For 30 years, the University Athletic Association has served as a bold statement of what college athletics can and should be - that it is highly desirable and possible for a group of committed institutions to conduct a broad-based program of intercollegiate athletics for men and women; to compete with like academic institutions spread over geographically expansive areas; and to seek excellence in athletics while maintaining a perspective which holds the student-athlete and the academic mission of the institution as the center of focus.
The UAA is a significant expression of the principle that the provision of a high-quality college athletic experience is worth the commitment required of an institution. It is worthwhile not only because it benefits the student-athletes, but also because it benefits the entire campus community and, in turn, the institution itself. Perhaps more importantly, the UAA is a strong statement that the success of intercollegiate athletics is wholly dependent upon institutional integrity and the ability of institutions to complete the full integration of athletics into the academic fabric of higher education.

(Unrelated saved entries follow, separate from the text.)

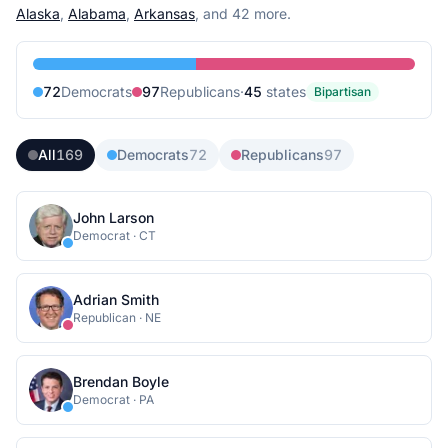
Alaska
,
Alabama
,
Arkansas
, and 42 more
.
72
Democrat
s
97
Republican
s
·
45
state
s
Bipartisan
All
169
Democrats
72
Republicans
97
John Larson
Democrat
·
CT
Adrian Smith
Republican
·
NE
Brendan Boyle
Democrat
·
PA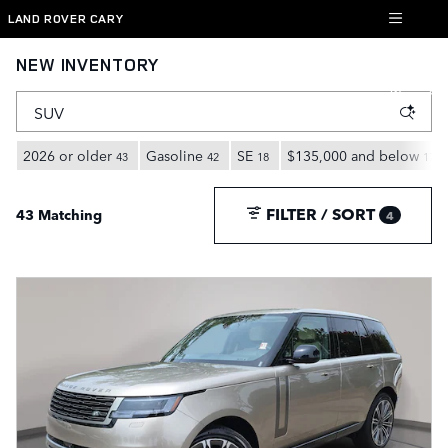
Skip to main content
LAND ROVER CARY
NEW INVENTORY
2026 or older
Gasoline
SE
$135,000 and below
43
42
18
17
FILTER / SORT
43 Matching
4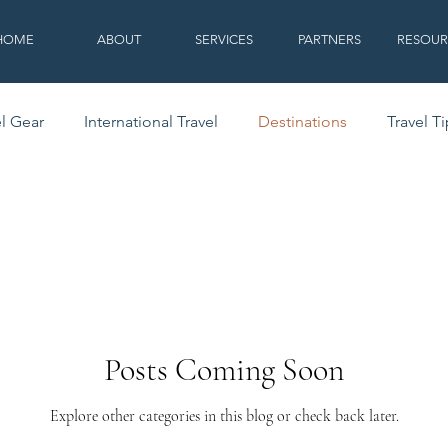
HOME
ABOUT
SERVICES
PARTNERS
RESOUR
el Gear
International Travel
Destinations
Travel T
Posts Coming Soon
Explore other categories in this blog or check back later.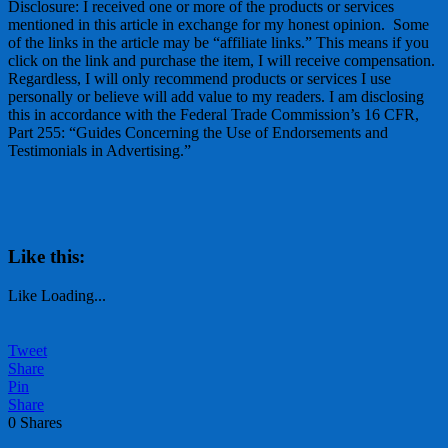
Disclosure: I received one or more of the products or services
mentioned in this article in exchange for my honest opinion. Some
of the links in the article may be “affiliate links.” This means if you
click on the link and purchase the item, I will receive compensation.
Regardless, I will only recommend products or services I use
personally or believe will add value to my readers. I am disclosing
this in accordance with the Federal Trade Commission’s 16 CFR,
Part 255: “Guides Concerning the Use of Endorsements and
Testimonials in Advertising.”
Like this:
Like
Loading...
Tweet
Share
Pin
Share
0
Shares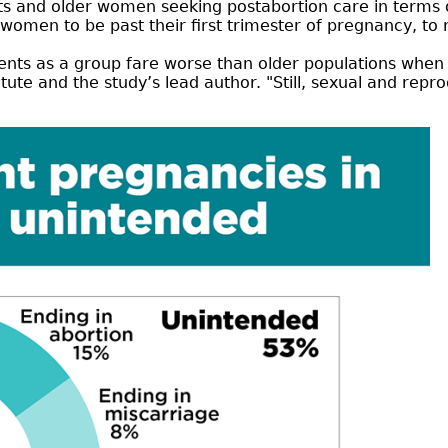
 and older women seeking postabortion care in terms of
women to be past their first trimester of pregnancy, to 
ents as a group fare worse than older populations when 
itute and the study’s lead author. "Still, sexual and repr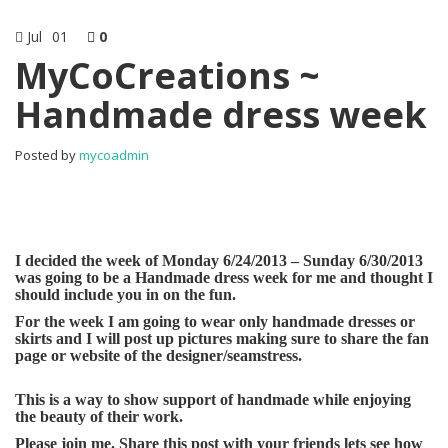
Jul
01
0
MyCoCreations ~
Handmade dress week
Posted by
mycoadmin
I decided the week of Monday 6/24/2013 – Sunday 6/30/2013
was going to be a Handmade dress week for me and thought I
should include you in on the fun.
For the week I am going to wear only handmade dresses or
skirts and I will post up pictures making sure to share the fan
page or website of the designer/seamstress.
This is a way to show support of handmade while enjoying
the beauty of their work.
Please join me. Share this post with your friends lets see how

Members of the UAA share the belief that academic excellence and athletic excellence are not mutually exclusive. Implicit in this belief are several sets of assumptions. The first is that the academic enterprise is the primary element. Student-athletes are just that - students first and athletes second. The second set of assumptions has to do with athletic excellence. Athletic excellence is not to be confused with a win-at-all-costs attitude. It properly relates to the caliber of experience offered to students who participate in intercollegiate athletics. Athletic teams should have the benefit of qualified coaching - capable individuals chosen for professional competence and commitment to putting the welfare of the student first. They should play and practice in first-rate facilities at reasonable times. Their equipment should be safe, of high quality, and conducive to the best performance possible. A consistent and challenging level of athletic competition should be provided to both women and men.
The final assumptions concern what might be termed a proper athletic emphasis. Athletic programs are extracurricular activities conducted for students and should be given consideration similar to that accorded other such institutionally sponsored activities. They should not only complement the academic experience, but should also reflect the quality of the academic environment within which they exist. Division III is an approach to athletics - not a synonym for third-rate.
The University Athletic Association sponsors competition in 23 sports - twelve sports for men and eleven sports for women - including football, soccer, cross country, volleyball, basketball, fencing, wrestling, swimming and diving, indoor track and field, baseball, softball, outdoor track and field, tennis, and golf.
Individuals and teams throughout the UAA have been consistently recognized for their academic and athletic achievements. During the 2015-16 academic year, 37 student-athletes from UAA institutions were recognized as Academic All-Americans, 148 received All-America honors in team or individual sports, nine garnered individual national championship event titles, and 21 more won national titles in relays.
In addition, nine student-athletes were among the select group of seniors across the country named NCAA Postgraduate Scholars. In 2015-16 NCAA championship competition, 22 UAA teams finished in the top-10 in their national championships, while another 17 finished in the top twenty. UAA teams captured national championships in Women's Swimming & Diving and Women's Tennis.